> **阅读材料**
========================================================================

表面化学反应构筑稳定自组装纳米结构的研究

项目名称： 表面化学反应构筑稳定自组装纳米结构的研究

项目编号： No.21472029

项目类型： 面上项目

立项/批准年度： 2015

项目学科： 数理科学和化学

项目作者： 曾庆祷

作者单位： 国家纳米科学中心

项目金额： 85万元

中文摘要： 规整表面上的有序原子和分子组装是制备功能性纳米体系的有效途径。通过控制表面结构的形状和组分，可以自组装得到大范围的表面纳米结构。近年来，直接在表面上构筑有序的有机共价键纳米结构引起了广泛关注。在固体衬底上，利用金属表面催化，或者溶剂作用诱导共价键连接构筑表面有机纳米结构。尽管，零维组装体、一维链状或棒状结构在表面没有任何拓扑缺陷。但是，实现长程有序的二维共价键相互连接的有机网络目前还有很多结构的限制。本项目选择绝缘和非绝缘两类衬底，通过改变有机分子结构、官能团类型、反应条件，研究表面化学反应机理。并且，在表面制备多种分子纳米结构以用于分子识别、组装和反应。本项目的开展将对研究单分子、分子间、分子与基底的相互作用，掌握表面化学反应，发展表面自组装理论并实现对表面纳米结构的调控具有重要意义。

========================================================================

> **任务要求**
• a. 阅读材料提到，本项目为研究表面化学反应机理而改变了哪几项因素？逐一列出。
• b. 根据阅读材料，项目作者所在的单位是哪里？
• c. 请原样输出阅读材料中从“中文摘要： 规整表面上的有序”一直到“纳米结构的调控具有重要意义。”的那一段文字。

========================================================================

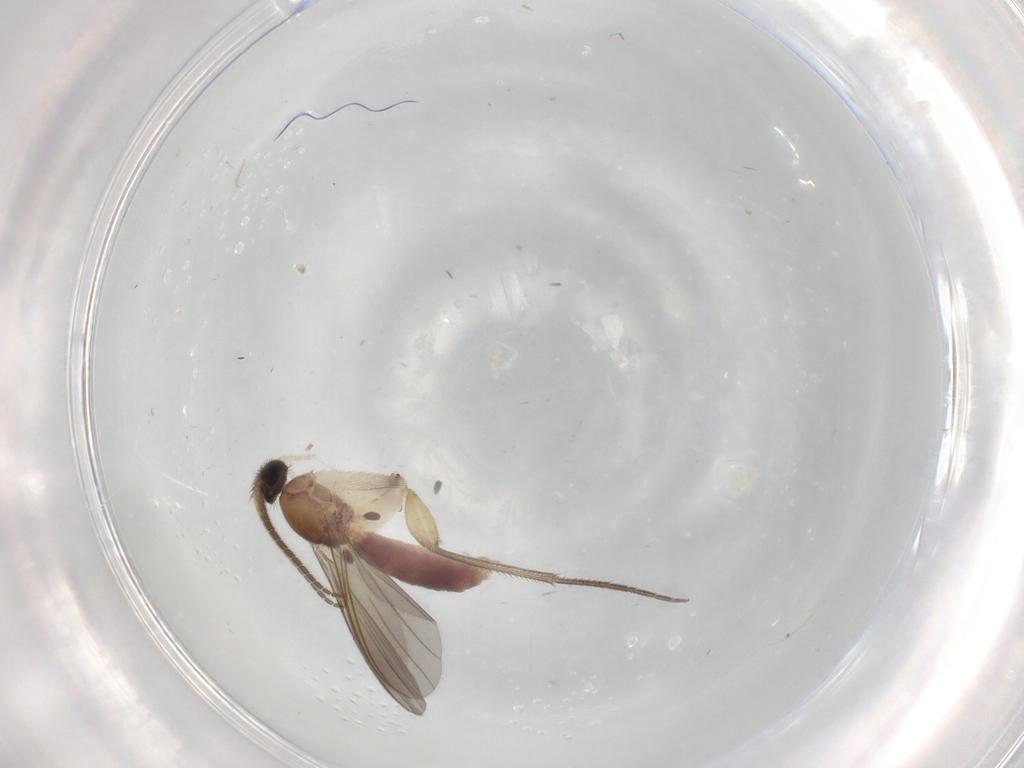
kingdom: Animalia
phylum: Arthropoda
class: Insecta
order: Diptera
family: Mycetophilidae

========================================================================

> **任务答复**
• a. 有机分子结构、官能团类型、反应条件

• b. 国家纳米科学中心

• c.
中文摘要： 规整表面上的有序原子和分子组装是制备功能性纳米体系的有效途径。通过控制表面结构的形状和组分，可以自组装得到大范围的表面纳米结构。近年来，直接在表面上构筑有序的有机共价键纳米结构引起了广泛关注。在固体衬底上，利用金属表面催化，或者溶剂作用诱导共价键连接构筑表面有机纳米结构。尽管，零维组装体、一维链状或棒状结构在表面没有任何拓扑缺陷。但是，实现长程有序的二维共价键相互连接的有机网络目前还有很多结构的限制。本项目选择绝缘和非绝缘两类衬底，通过改变有机分子结构、官能团类型、反应条件，研究表面化学反应机理。并且，在表面制备多种分子纳米结构以用于分子识别、组装和反应。本项目的开展将对研究单分子、分子间、分子与基底的相互作用，掌握表面化学反应，发展表面自组装理论并实现对表面纳米结构的调控具有重要意义。